▶ _Instruction_
Every entry that follows needs to be repeated exactly.

▶ _Records for this task_
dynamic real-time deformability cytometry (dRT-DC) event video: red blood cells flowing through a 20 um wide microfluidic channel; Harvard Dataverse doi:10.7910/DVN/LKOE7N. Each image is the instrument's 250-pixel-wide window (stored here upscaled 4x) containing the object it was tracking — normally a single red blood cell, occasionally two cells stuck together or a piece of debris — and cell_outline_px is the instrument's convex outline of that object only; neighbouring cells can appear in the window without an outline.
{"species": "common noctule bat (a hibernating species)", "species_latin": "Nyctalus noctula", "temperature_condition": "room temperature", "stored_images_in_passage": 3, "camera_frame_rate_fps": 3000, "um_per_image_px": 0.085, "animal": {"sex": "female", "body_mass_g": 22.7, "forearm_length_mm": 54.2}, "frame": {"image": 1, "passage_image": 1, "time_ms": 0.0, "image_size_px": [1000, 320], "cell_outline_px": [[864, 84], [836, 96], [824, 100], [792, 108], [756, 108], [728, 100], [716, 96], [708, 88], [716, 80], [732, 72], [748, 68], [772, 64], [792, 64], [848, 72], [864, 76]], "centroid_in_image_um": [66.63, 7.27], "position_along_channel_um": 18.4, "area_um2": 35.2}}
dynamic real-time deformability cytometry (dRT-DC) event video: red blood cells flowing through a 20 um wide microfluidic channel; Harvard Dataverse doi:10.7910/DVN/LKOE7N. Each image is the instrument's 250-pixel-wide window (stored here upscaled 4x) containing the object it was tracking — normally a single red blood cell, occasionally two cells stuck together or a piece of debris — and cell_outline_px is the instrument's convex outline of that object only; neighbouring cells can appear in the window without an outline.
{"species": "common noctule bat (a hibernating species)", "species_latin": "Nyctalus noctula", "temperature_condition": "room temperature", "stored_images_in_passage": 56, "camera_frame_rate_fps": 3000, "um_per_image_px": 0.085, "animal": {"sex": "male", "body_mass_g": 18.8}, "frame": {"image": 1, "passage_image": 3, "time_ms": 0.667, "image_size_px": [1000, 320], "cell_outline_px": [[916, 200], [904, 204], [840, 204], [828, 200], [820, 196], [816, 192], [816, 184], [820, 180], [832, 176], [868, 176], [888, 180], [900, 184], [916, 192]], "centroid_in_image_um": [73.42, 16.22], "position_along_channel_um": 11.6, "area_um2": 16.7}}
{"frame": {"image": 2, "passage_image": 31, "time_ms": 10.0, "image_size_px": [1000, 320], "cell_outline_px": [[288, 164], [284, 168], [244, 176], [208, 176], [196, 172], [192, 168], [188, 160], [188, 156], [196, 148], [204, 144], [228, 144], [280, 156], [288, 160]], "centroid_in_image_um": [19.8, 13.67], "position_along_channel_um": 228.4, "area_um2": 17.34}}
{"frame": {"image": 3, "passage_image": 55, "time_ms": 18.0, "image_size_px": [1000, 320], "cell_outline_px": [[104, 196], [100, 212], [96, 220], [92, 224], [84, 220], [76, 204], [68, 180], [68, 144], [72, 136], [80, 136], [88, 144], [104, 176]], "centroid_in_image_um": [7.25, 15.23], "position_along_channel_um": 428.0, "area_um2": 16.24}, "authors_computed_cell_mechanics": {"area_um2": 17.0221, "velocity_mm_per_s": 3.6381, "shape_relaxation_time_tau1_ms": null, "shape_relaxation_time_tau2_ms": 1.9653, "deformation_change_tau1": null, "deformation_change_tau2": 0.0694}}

▶ _Answer to the task_
dynamic real-time deformability cytometry (dRT-DC) event video: red blood cells flowing through a 20 um wide microfluidic channel; Harvard Dataverse doi:10.7910/DVN/LKOE7N. Each image is the instrument's 250-pixel-wide window (stored here upscaled 4x) containing the object it was tracking — normally a single red blood cell, occasionally two cells stuck together or a piece of debris — and cell_outline_px is the instrument's convex outline of that object only; neighbouring cells can appear in the window without an outline.
{"species": "common noctule bat (a hibernating species)", "species_latin": "Nyctalus noctula", "temperature_condition": "room temperature", "stored_images_in_passage": 3, "camera_frame_rate_fps": 3000, "um_per_image_px": 0.085, "animal": {"sex": "female", "body_mass_g": 22.7, "forearm_length_mm": 54.2}, "frame": {"image": 1, "passage_image": 1, "time_ms": 0.0, "image_size_px": [1000, 320], "cell_outline_px": [[864, 84], [836, 96], [824, 100], [792, 108], [756, 108], [728, 100], [716, 96], [708, 88], [716, 80], [732, 72], [748, 68], [772, 64], [792, 64], [848, 72], [864, 76]], "centroid_in_image_um": [66.63, 7.27], "position_along_channel_um": 18.4, "area_um2": 35.2}}
dynamic real-time deformability cytometry (dRT-DC) event video: red blood cells flowing through a 20 um wide microfluidic channel; Harvard Dataverse doi:10.7910/DVN/LKOE7N. Each image is the instrument's 250-pixel-wide window (stored here upscaled 4x) containing the object it was tracking — normally a single red blood cell, occasionally two cells stuck together or a piece of debris — and cell_outline_px is the instrument's convex outline of that object only; neighbouring cells can appear in the window without an outline.
{"species": "common noctule bat (a hibernating species)", "species_latin": "Nyctalus noctula", "temperature_condition": "room temperature", "stored_images_in_passage": 56, "camera_frame_rate_fps": 3000, "um_per_image_px": 0.085, "animal": {"sex": "male", "body_mass_g": 18.8}, "frame": {"image": 1, "passage_image": 3, "time_ms": 0.667, "image_size_px": [1000, 320], "cell_outline_px": [[916, 200], [904, 204], [840, 204], [828, 200], [820, 196], [816, 192], [816, 184], [820, 180], [832, 176], [868, 176], [888, 180], [900, 184], [916, 192]], "centroid_in_image_um": [73.42, 16.22], "position_along_channel_um": 11.6, "area_um2": 16.7}}
{"frame": {"image": 2, "passage_image": 31, "time_ms": 10.0, "image_size_px": [1000, 320], "cell_outline_px": [[288, 164], [284, 168], [244, 176], [208, 176], [196, 172], [192, 168], [188, 160], [188, 156], [196, 148], [204, 144], [228, 144], [280, 156], [288, 160]], "centroid_in_image_um": [19.8, 13.67], "position_along_channel_um": 228.4, "area_um2": 17.34}}
{"frame": {"image": 3, "passage_image": 55, "time_ms": 18.0, "image_size_px": [1000, 320], "cell_outline_px": [[104, 196], [100, 212], [96, 220], [92, 224], [84, 220], [76, 204], [68, 180], [68, 144], [72, 136], [80, 136], [88, 144], [104, 176]], "centroid_in_image_um": [7.25, 15.23], "position_along_channel_um": 428.0, "area_um2": 16.24}, "authors_computed_cell_mechanics": {"area_um2": 17.0221, "velocity_mm_per_s": 3.6381, "shape_relaxation_time_tau1_ms": null, "shape_relaxation_time_tau2_ms": 1.9653, "deformation_change_tau1": null, "deformation_change_tau2": 0.0694}}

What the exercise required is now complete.